Firm makes sure workers don’t sell themselves short. Career Protection helps those in severance and employment situations.

By Chris Walsh, Rocky Mountain News
September 20, 2006

The phone calls began trickling into Career Protection early last week, fueled by rumors that Ford Motor Co. was looking to cut more jobs.

On Thursday, when Ford announced it would offer buyouts to its 75,000 hourly workers, that trickle turned into a flood.

Many Ford employees wanted advice on whether to accept the offer; others wondered if they’d be able to negotiate a better buyout package. One said he was offered $1,000 for each year of service and asked if he was getting a good deal.

Career Protection’s response: “No way,” said Kirk Nemer, founder, president and chief executive officer of the company. “It was a ridiculously lowball offer.”

Career Protection has been growing rapidly in an economy where mass layoffs and business shake-ups like the one at Ford are all too common.

The firm works mainly with people leaving companies through buyouts, layoffs or retirements, helping them obtain better severance packages. But it also assists those on the other end of the spectrum, guiding new hires through the process of negotiating higher pay and benefits.

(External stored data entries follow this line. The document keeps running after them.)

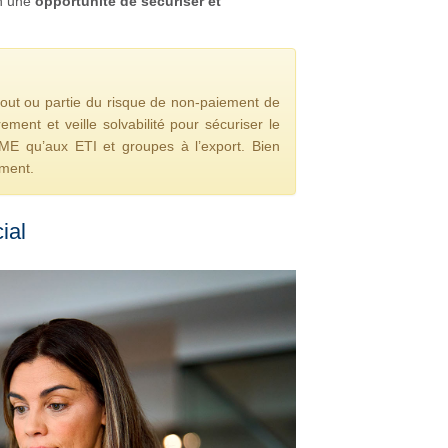
n une
opportunité de sécuriser et
tout ou partie du risque de non-paiement de
ment et veille solvabilité pour sécuriser le
/PME qu’aux ETI et groupes à l’export. Bien
ement.
ial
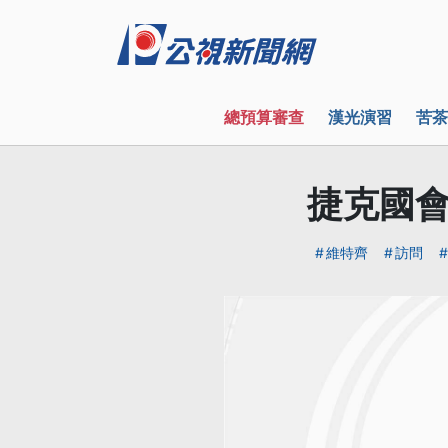
總預算審查
漢光演習
苦茶
捷克國會
維特齊
訪問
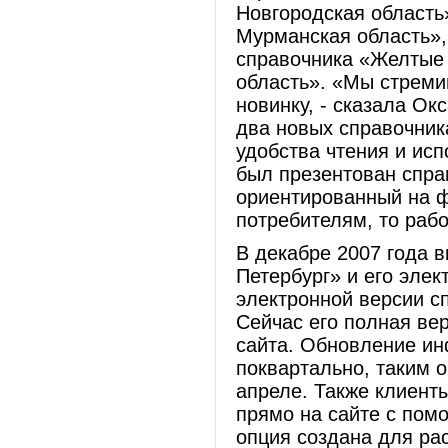
Новгородская область
Мурманская область»,
справочника «Желтые 
область». «Мы стреми
новинку, - сказала Ок
два новых справочника
удобства чтения и ис
был презентован спра
ориентированный на ф
потребителям, то раб
В декабре 2007 года 
Петербург» и его эле
электронной версии с
Сейчас его полная ве
сайта. Обновление ин
поквартально, таким 
апреле. Также клиент
прямо на сайте с пом
опция создана для ра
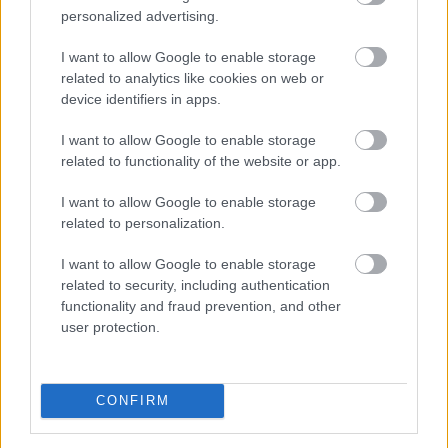
personalized advertising.
I want to allow Google to enable storage
related to analytics like cookies on web or
device identifiers in apps.
I want to allow Google to enable storage
related to functionality of the website or app.
I want to allow Google to enable storage
related to personalization.
I want to allow Google to enable storage
related to security, including authentication
A forint erősödésére reagálva negyedével bővült a
functionality and fraud prevention, and other
használt autók importja Magyarországon az idén,
user protection.
miközben mérséklődik a piaci árszint; a belföldön
megvásárolt használt járművek ugyanakkor
rendelkeznek azzal az előnnyel, hogy a kocsik előélete
CONFIRM
ellenőrizhető - állapítja meg a Das WeltAuto az MTI-hez
eljuttatott közleményében.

“What most people don’t realize is that they have employment rights,” Nemer said during a recent interview. “Severance and employment agreements are not take-it-or-leave-it situations.”

Nemer should know.

He has two decades of experience in employment law and worked in executive-level human resources positions at Fortune 500 companies, conducting more than a dozen layoffs in his career. Other executives at Career Protection worked in those fields as well.

“What we realized, having been on the inside, is that companies have a human resources department and corporate counsel on their side,” Nemer said. “Employees need them too.”

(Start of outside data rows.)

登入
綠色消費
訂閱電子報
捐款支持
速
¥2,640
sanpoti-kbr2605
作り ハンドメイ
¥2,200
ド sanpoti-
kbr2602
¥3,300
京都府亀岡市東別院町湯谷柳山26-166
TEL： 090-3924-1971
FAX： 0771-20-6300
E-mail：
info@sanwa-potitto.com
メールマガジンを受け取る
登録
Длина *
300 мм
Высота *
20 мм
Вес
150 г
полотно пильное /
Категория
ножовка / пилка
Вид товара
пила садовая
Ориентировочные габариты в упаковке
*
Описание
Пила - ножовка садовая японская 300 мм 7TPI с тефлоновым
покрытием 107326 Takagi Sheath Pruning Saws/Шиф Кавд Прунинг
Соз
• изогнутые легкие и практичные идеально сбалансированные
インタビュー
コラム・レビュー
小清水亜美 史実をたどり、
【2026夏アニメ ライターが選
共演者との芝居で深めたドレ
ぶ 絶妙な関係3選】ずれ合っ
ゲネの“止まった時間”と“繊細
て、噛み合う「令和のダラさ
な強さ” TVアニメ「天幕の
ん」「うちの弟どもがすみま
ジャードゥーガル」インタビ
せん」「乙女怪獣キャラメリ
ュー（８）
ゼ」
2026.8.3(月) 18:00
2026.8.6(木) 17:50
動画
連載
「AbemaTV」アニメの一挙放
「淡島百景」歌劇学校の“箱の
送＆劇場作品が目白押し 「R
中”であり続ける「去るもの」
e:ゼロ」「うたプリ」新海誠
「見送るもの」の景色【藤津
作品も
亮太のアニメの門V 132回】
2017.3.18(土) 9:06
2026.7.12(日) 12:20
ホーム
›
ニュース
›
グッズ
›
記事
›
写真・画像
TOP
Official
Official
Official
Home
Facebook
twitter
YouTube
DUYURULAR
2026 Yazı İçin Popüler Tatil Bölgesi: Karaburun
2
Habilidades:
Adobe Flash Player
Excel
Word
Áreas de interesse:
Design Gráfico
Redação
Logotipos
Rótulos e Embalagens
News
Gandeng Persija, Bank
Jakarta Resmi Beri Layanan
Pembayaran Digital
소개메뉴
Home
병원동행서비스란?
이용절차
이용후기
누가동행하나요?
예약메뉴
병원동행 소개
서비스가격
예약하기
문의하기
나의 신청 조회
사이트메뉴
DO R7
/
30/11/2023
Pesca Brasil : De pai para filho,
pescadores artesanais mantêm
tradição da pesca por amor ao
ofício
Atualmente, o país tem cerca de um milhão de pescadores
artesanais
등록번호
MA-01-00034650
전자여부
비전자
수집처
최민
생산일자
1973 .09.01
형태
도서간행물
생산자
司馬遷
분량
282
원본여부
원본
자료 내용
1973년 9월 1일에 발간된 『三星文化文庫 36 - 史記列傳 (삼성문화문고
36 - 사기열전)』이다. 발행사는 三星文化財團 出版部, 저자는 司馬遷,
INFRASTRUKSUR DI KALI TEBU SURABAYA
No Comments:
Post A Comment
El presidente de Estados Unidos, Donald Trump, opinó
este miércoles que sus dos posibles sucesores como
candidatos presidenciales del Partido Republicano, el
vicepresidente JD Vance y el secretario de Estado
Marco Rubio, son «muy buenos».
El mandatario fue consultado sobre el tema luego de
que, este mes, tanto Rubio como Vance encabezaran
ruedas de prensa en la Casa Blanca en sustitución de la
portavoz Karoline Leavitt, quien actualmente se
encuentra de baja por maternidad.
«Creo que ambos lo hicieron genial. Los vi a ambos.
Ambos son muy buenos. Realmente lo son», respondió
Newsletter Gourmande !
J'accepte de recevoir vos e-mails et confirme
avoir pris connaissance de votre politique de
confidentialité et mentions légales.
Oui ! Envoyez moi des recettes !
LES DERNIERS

Career Protection’s services include developing pay and benefit plans based on the client’s situation, reviewing severance agreements to ensure they comply with federal and state laws, negotiating directly with the employer if needed and providing 24-hour support.

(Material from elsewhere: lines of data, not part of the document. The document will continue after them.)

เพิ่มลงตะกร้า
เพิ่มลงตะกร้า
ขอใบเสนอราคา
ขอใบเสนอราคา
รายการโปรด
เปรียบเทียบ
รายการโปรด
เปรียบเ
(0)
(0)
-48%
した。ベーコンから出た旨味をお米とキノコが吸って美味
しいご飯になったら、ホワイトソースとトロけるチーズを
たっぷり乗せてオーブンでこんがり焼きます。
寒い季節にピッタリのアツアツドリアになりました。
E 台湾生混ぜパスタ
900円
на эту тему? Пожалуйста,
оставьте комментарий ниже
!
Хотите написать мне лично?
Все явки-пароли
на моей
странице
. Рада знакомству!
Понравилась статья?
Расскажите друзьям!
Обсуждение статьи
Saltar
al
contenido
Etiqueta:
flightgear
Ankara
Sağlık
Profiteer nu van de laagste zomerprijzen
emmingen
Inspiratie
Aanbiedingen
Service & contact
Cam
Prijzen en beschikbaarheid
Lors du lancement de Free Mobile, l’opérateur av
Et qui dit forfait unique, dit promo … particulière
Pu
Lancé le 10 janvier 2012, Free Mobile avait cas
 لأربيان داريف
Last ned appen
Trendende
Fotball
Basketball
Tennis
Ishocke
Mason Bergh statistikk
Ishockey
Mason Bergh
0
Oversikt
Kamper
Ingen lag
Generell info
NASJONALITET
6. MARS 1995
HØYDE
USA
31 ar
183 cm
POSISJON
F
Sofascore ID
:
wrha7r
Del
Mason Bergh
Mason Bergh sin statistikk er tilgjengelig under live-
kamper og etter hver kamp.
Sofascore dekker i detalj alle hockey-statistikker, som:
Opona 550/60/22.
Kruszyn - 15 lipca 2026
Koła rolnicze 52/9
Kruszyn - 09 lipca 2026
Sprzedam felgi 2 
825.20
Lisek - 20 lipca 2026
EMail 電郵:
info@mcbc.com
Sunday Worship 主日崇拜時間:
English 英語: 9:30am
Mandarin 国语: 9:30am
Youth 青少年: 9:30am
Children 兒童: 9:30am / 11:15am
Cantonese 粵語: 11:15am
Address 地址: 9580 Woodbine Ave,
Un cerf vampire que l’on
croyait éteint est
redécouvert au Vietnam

Nemer said most people don’t realize they can negotiate for extended pay, health benefits and other terms of their departure. Employees also are quick to sign severance agreements, focusing primarily on the pay and overlooking key areas.

On the hiring side, workers don’t know that they can and should negotiate. Or they simply feel lucky just to have landed the job and don’t think it’s their place to ask for more.

Career Protection has a 20-year database of employment and severance agreements from companies worldwide, so employees “know what they’re worth and what they should ask for,” Nemer said.

The company boasts an 85 percent success rate of doubling or even tripling severance and employment packages.

It worked for Mary Simpson, who used Career Protection last year to help negotiate a severance package when she decided to leave her executive job at a global software company based in Florida.

“They strategized with me, told (me) what is reasonable to ask for at my level and under my circumstances,” said Simpson, who first had tried a law firm but was unhappy with its recommendations. “That way we could go forth in confidence and request what I wanted from the company.”

The company has worked with employees at companies ranging from Domino’s Pizza and Starbucks to United Airlines and Berkshire Hathaway. Clients include lower-level workers up to senior executives at corporations, and most are between the ages of 40 and 59. About 38 percent come from the finance and professional services industry, and many hail from California, Texas, New York, New Jersey and Illinois, and worldwide.

Coupling the human resources and legal sides together in one company is part of what makes Career Protection different.

“There are companies that focus on each one of those, but I personally haven’t heard of the two combined,” said Sue Murphy, manager of the National Human Resources Association, an industry trade group.

“The fact is that we know how the game is played,” Nemer said. “That’s one of the reasons we’re growing so fast.”

Some advice and insight from Kirk Nemer, president and CEO of Career Protection:

  • When you get an employment offer, take it home and review it, even if you’re pleased with it. Give it 24 hours. The same goes for severance packages. Don’t give an immediate answer.
  • When negotiating any type of compensation package, the first person who states a dollar amount loses. Let the employer make the offer first.
  • Whether it’s an employment offer, severance agreement or a buyout offer, it’s never a take-it-or- leave-it situation. Everything is negotiable.